The third level is that there are fewer successful or accessible black-owned businesses that people, if they wanted to, could support. So those three forces prevent black people from keeping their money in their community.
These forces did not exist in the early 1900s, in the mid-1900s. All of the businesses were locally owned. One wonderful statistic for you is black-owned grocery stores represented the largest category of black-owned businesses in the early 1900s. We had 6,400. We have maybe 10 now in all of the United States. Black people could spend their money in a grocery store. They can go to the dress shop. They can go to the bakery. They can go to a hardware store, a department store, gas stations. These things, when you put them next to the word black business, are oxymoronic now. So back then the dollar circulated for three years or more before integration. Back then unemployment for black people was less than that of whites nationally and regionally. Back then when we had locally owned, black-owned businesses that represented all the categories of everyday life, the money stayed in the community and that's why we were able to have successful businesses and successful universities. And that's how we actually funded the civil rights movement.
Carla Harris: I hear you. And what you're saying is it's not just a lack of capital. It's also the lack of intent. So now let me bridge to the heart of your story, the Empowerment Experiment, where you did have the intent to do nothing but buy black for a year.

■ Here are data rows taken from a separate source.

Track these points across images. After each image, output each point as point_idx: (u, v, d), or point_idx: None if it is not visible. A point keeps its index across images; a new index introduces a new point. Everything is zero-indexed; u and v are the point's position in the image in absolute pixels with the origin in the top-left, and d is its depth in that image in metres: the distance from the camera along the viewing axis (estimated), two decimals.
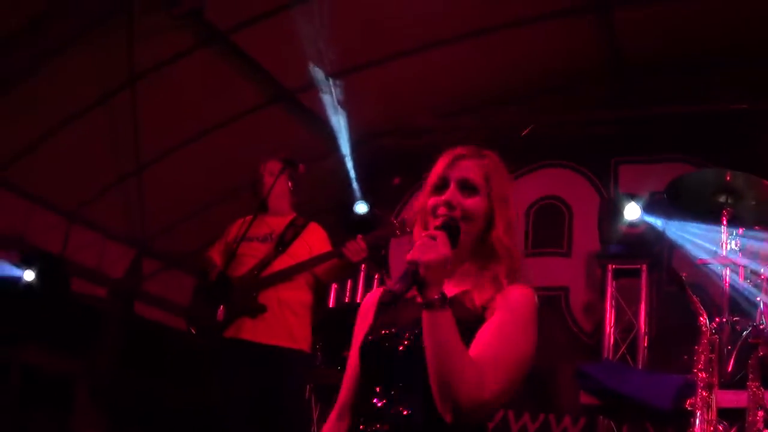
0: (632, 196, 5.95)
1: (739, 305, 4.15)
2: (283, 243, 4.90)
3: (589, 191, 6.90)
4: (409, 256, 2.01)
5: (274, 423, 4.64)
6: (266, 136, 6.92)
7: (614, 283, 6.12)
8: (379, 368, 2.20)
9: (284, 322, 4.73)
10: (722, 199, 4.18)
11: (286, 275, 4.77)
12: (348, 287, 7.51)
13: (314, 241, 4.99)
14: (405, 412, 2.09)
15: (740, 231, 4.25)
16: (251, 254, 4.89)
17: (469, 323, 2.11)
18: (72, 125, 6.32)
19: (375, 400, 2.16)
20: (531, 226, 6.92)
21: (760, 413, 3.27)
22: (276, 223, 5.04)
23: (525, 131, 6.99)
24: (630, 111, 6.77)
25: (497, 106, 7.35)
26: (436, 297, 1.97)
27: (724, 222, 4.14)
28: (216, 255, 5.06)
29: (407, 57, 6.63)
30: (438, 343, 1.96)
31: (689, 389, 3.59)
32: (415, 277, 1.98)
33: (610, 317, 6.09)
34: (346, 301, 7.44)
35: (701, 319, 3.37)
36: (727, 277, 4.15)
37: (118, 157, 6.82)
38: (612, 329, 6.06)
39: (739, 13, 5.96)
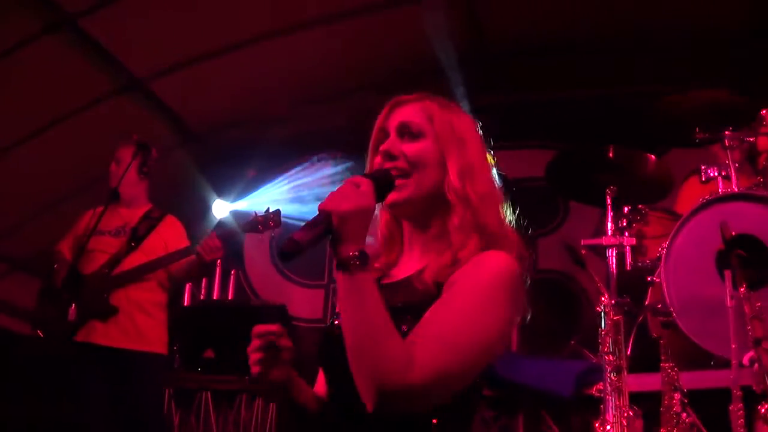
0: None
1: (627, 287, 4.06)
2: (136, 237, 4.53)
3: None
4: (321, 205, 1.68)
5: (132, 430, 4.24)
6: (117, 126, 6.43)
7: None
8: (329, 362, 1.93)
9: (137, 324, 4.37)
10: (605, 177, 4.10)
11: (138, 274, 4.40)
12: (203, 284, 7.03)
13: (170, 236, 4.62)
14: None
15: (625, 210, 4.16)
16: (102, 249, 4.48)
17: (416, 307, 1.74)
18: None
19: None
20: None
21: (677, 395, 3.06)
22: (129, 215, 4.65)
23: None
24: (491, 97, 6.68)
25: (357, 93, 7.07)
26: (351, 254, 1.64)
27: (609, 201, 4.06)
28: (66, 249, 4.61)
29: (259, 44, 6.32)
30: (354, 310, 1.64)
31: (591, 374, 3.46)
32: (328, 229, 1.66)
33: None
34: (202, 298, 6.97)
35: (602, 299, 3.25)
36: (613, 258, 4.06)
37: None
38: None
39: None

So how did you come to the decision to address the problem with your own consumer habits?
Maggie Anderson: My husband and I, at that time, we had both finished graduate school. I was working at McDonald's as an executive. John was a big time consultant with Ernst and Young. We had just bought a big pretty house. We had two little babies. We're living our fancy fairytale life. Very proud black people. Members of all the rights and business organizations. Active in our black church. Uh, we're raising our daughters to be very, very proud black people.

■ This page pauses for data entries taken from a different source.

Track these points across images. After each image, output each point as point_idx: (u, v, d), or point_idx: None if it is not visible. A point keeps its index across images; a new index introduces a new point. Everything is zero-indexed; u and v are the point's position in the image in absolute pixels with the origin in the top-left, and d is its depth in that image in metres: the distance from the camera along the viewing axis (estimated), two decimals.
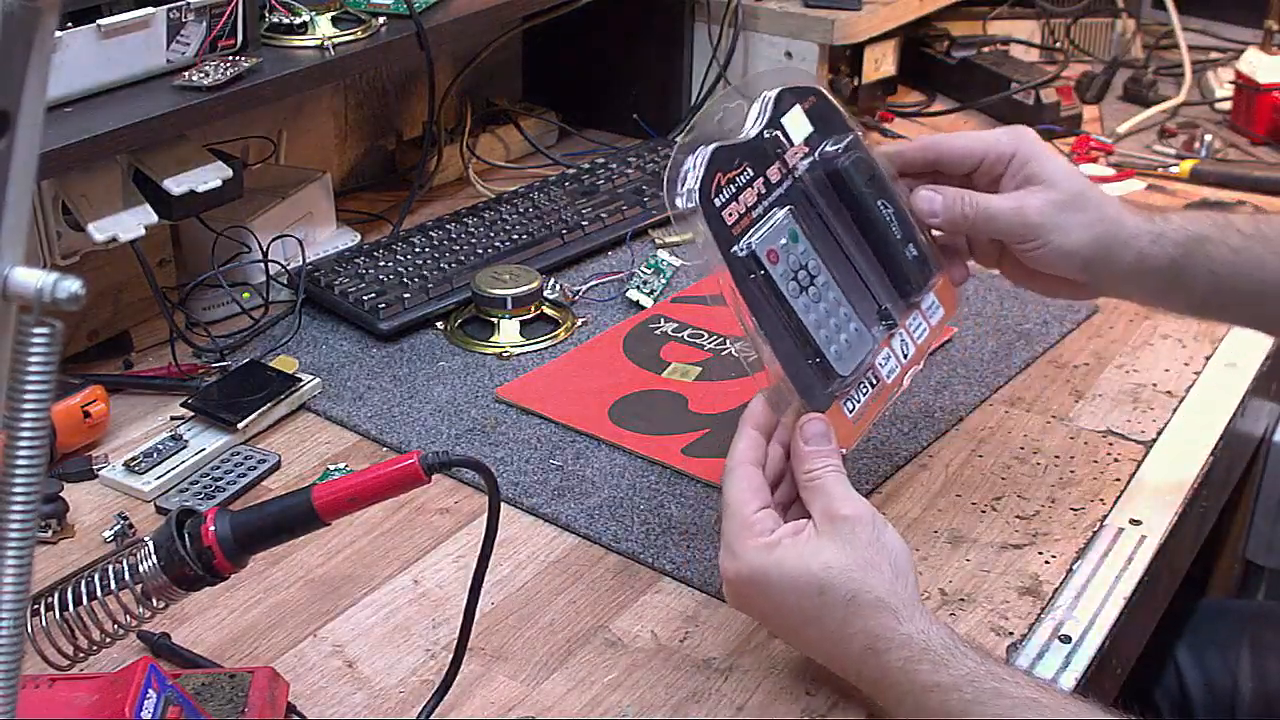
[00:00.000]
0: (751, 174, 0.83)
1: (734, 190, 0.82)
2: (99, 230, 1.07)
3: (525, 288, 1.22)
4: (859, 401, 0.86)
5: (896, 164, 0.92)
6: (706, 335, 1.21)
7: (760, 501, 0.79)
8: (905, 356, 0.90)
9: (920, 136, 0.94)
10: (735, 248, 0.80)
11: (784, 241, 0.83)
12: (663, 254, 1.31)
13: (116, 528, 0.94)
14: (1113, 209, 0.90)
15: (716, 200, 0.80)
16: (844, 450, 0.82)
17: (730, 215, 0.81)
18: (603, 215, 1.39)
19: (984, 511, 0.98)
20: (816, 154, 0.89)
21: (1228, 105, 1.77)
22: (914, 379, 0.91)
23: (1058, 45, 1.95)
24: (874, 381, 0.87)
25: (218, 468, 1.02)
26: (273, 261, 1.24)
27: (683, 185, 0.80)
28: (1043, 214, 0.88)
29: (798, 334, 0.82)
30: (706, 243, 0.79)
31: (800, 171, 0.87)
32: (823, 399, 0.83)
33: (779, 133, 0.87)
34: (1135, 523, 0.98)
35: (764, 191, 0.84)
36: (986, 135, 0.91)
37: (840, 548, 0.75)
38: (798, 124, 0.88)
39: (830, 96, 0.92)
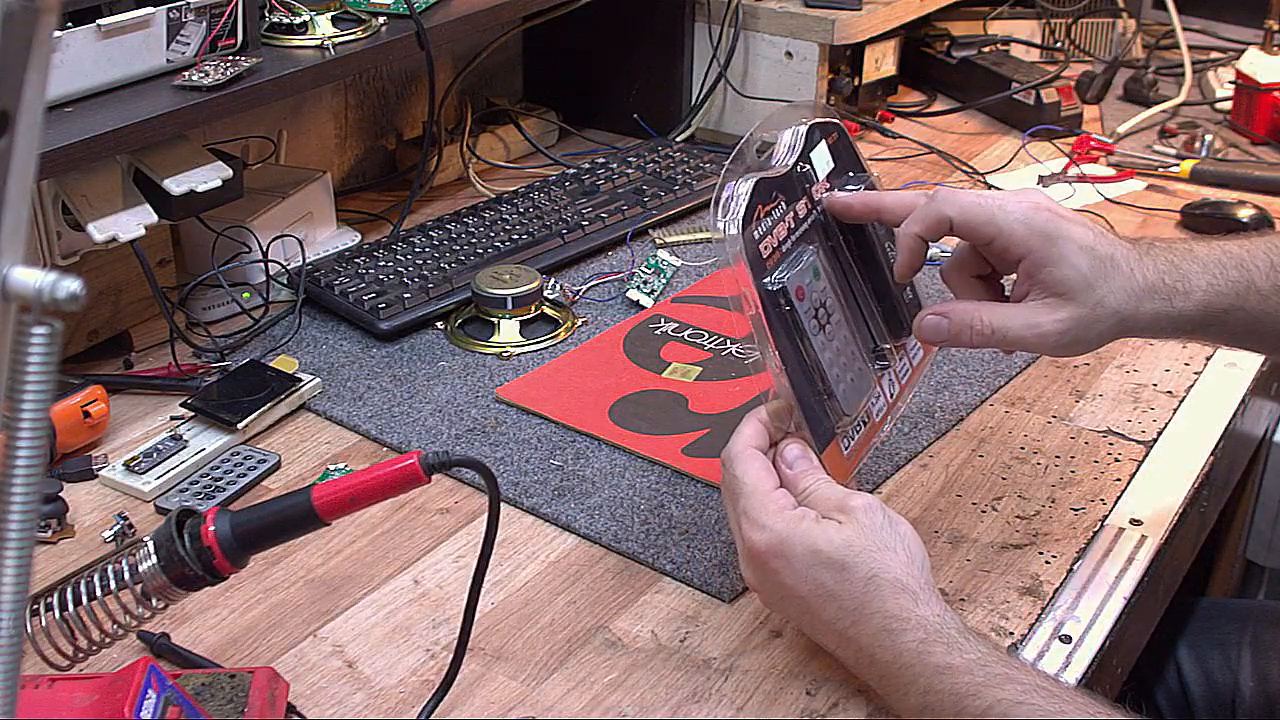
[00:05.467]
0: (784, 207, 0.85)
1: (769, 224, 0.83)
2: (99, 230, 1.07)
3: (525, 288, 1.22)
4: (853, 439, 0.87)
5: (925, 227, 0.86)
6: (707, 335, 1.21)
7: (775, 481, 0.80)
8: (891, 396, 0.92)
9: (935, 194, 0.85)
10: (768, 280, 0.82)
11: (809, 279, 0.84)
12: (663, 254, 1.31)
13: (116, 528, 0.94)
14: (1129, 300, 0.83)
15: (755, 232, 0.81)
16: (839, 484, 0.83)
17: (765, 248, 0.82)
18: (603, 215, 1.39)
19: (984, 511, 0.98)
20: (836, 191, 0.90)
21: (1228, 105, 1.77)
22: (895, 420, 0.93)
23: (1058, 45, 1.95)
24: (866, 421, 0.88)
25: (218, 468, 1.02)
26: (273, 261, 1.24)
27: (725, 214, 0.81)
28: (1061, 336, 0.83)
29: (813, 370, 0.84)
30: (742, 273, 0.80)
31: (823, 207, 0.89)
32: (826, 434, 0.84)
33: (809, 167, 0.88)
34: (1135, 523, 0.98)
35: (793, 226, 0.85)
36: (1002, 221, 0.83)
37: (858, 531, 0.77)
38: (822, 159, 0.90)
39: (849, 135, 0.93)
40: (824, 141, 0.90)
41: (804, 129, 0.89)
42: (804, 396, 0.83)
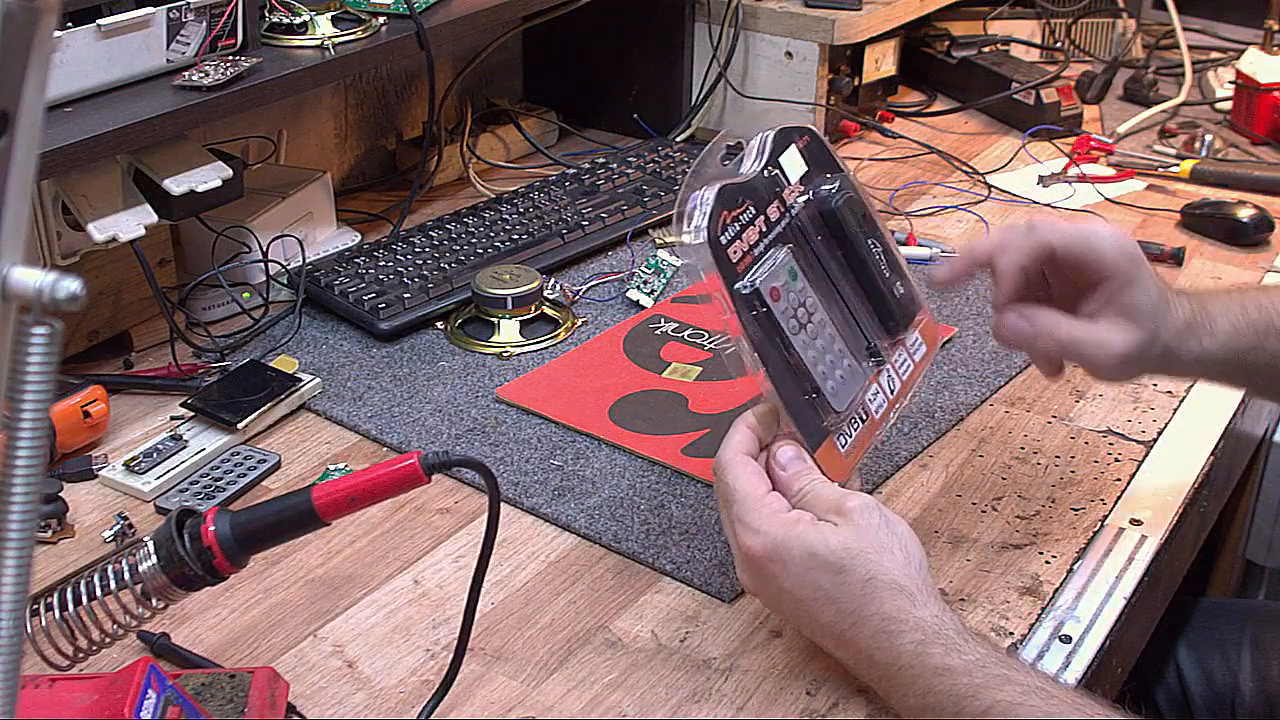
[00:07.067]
0: (753, 212, 0.85)
1: (738, 228, 0.83)
2: (99, 230, 1.07)
3: (525, 288, 1.22)
4: (850, 436, 0.87)
5: (1030, 257, 0.89)
6: (707, 335, 1.21)
7: (767, 486, 0.80)
8: (892, 392, 0.92)
9: (1034, 225, 0.89)
10: (740, 284, 0.82)
11: (784, 280, 0.85)
12: (663, 254, 1.31)
13: (116, 528, 0.94)
14: (1176, 335, 0.89)
15: (723, 238, 0.82)
16: (838, 482, 0.83)
17: (735, 253, 0.82)
18: (603, 215, 1.39)
19: (984, 511, 0.98)
20: (811, 193, 0.90)
21: (1228, 105, 1.77)
22: (898, 414, 0.93)
23: (1058, 45, 1.95)
24: (864, 417, 0.88)
25: (218, 468, 1.02)
26: (273, 261, 1.24)
27: (690, 223, 0.81)
28: (1125, 357, 0.88)
29: (796, 370, 0.84)
30: (713, 279, 0.81)
31: (796, 210, 0.89)
32: (818, 433, 0.84)
33: (778, 171, 0.89)
34: (1135, 523, 0.98)
35: (764, 230, 0.85)
36: (1096, 244, 0.88)
37: (856, 532, 0.77)
38: (794, 163, 0.90)
39: (822, 136, 0.93)
40: (794, 146, 0.90)
41: (770, 134, 0.89)
42: (790, 397, 0.83)
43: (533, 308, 1.23)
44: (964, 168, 1.61)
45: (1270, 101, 1.67)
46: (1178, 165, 1.58)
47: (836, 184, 0.91)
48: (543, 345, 1.20)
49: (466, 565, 0.92)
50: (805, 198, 0.90)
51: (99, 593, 0.71)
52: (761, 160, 0.88)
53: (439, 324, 1.24)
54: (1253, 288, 0.94)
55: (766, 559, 0.78)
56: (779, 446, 0.82)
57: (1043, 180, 1.56)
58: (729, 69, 1.64)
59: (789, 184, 0.89)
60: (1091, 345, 0.88)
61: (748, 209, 0.84)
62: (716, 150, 0.87)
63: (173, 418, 1.09)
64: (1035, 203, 1.51)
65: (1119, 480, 1.02)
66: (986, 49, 1.88)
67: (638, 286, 1.28)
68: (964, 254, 0.92)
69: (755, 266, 0.83)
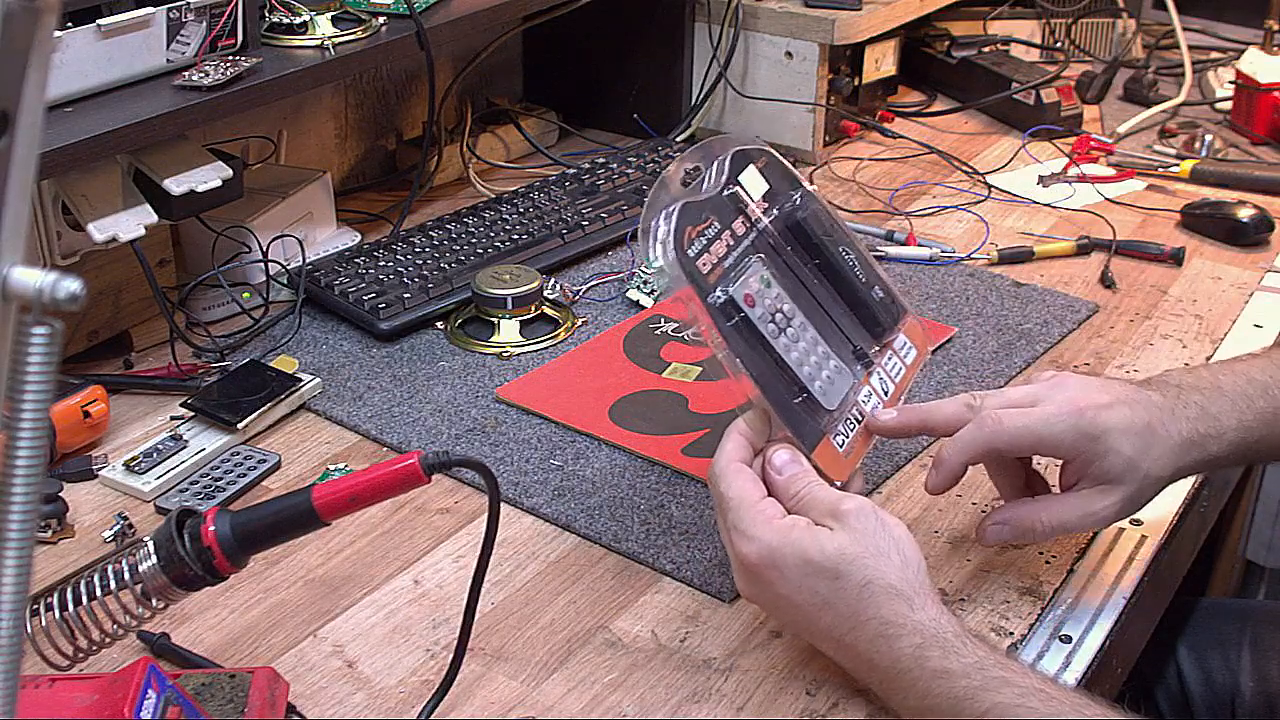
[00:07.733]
0: (719, 227, 0.86)
1: (705, 242, 0.84)
2: (99, 230, 1.07)
3: (525, 288, 1.22)
4: (847, 436, 0.87)
5: (975, 456, 0.87)
6: None
7: (762, 492, 0.80)
8: (886, 394, 0.92)
9: (981, 423, 0.86)
10: (712, 295, 0.82)
11: (758, 287, 0.85)
12: None
13: (116, 528, 0.94)
14: (1170, 462, 0.86)
15: (690, 251, 0.83)
16: (838, 482, 0.83)
17: (704, 265, 0.83)
18: (603, 215, 1.39)
19: (984, 511, 0.98)
20: (776, 208, 0.91)
21: (1228, 105, 1.77)
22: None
23: (1058, 45, 1.95)
24: (859, 418, 0.89)
25: (218, 468, 1.02)
26: (273, 261, 1.24)
27: (656, 240, 0.82)
28: (1116, 515, 0.87)
29: (782, 373, 0.84)
30: (685, 292, 0.81)
31: (763, 225, 0.90)
32: (814, 434, 0.84)
33: (739, 189, 0.90)
34: (1135, 523, 0.98)
35: (732, 243, 0.86)
36: (1048, 436, 0.85)
37: (852, 537, 0.77)
38: (754, 182, 0.91)
39: (779, 156, 0.94)
40: (752, 165, 0.91)
41: (727, 156, 0.90)
42: (779, 400, 0.83)
43: (533, 308, 1.23)
44: (964, 168, 1.61)
45: (1270, 101, 1.67)
46: (1178, 165, 1.58)
47: (799, 197, 0.92)
48: (543, 345, 1.20)
49: (466, 565, 0.92)
50: (771, 213, 0.91)
51: (99, 593, 0.71)
52: (721, 180, 0.88)
53: (439, 324, 1.24)
54: (1259, 364, 0.91)
55: (763, 566, 0.77)
56: (774, 450, 0.82)
57: (1043, 180, 1.56)
58: (729, 69, 1.63)
59: (752, 201, 0.90)
60: (1077, 519, 0.86)
61: (712, 224, 0.85)
62: (675, 175, 0.88)
63: (173, 418, 1.09)
64: (1035, 202, 1.51)
65: None
66: (986, 49, 1.88)
67: (638, 286, 1.28)
68: (923, 415, 0.89)
69: (725, 277, 0.84)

Maggie Anderson: It was really about all of our money is going to go into the black community. Any bit of money that we spent. If we're going to buy a burger, if we're going to buy a shoelace, if we're going to get some gas, that money was going to go to a black company. There were certain things that we took out from the get-go, cause not only would it make it impossible, that wasn't the point. The point is when you have a choice. Who are you going to spend your money with? So everything else besides flights and our utility bills had to be black. We put our money into a black bank. We made sure that our investment portfolio was managed by a black fund company. So we were very, very serious about this, so we did it for real. We had no idea how many markets and industries, black firms, black people suffer from a complete lack of representation.
But there's also an opportunity for us as consumers. We can all have money in a black-owned bank and let's focus on those markets and industries where there is a higher presence of Black top quality successful companies, like our hair care, our beauty products. We have tons, top quality. It's not hard. It's just different. If we're to do those few things that are not hard to do, we could make a huge, huge, huge impact. So those are the tips. That's the opportunity for us. And the opportunity in corporate America and for small businesses is really, really more investment and energy around supplier diversity, vendor diversity and franchisee diversity. We do that. We win and we all do it together.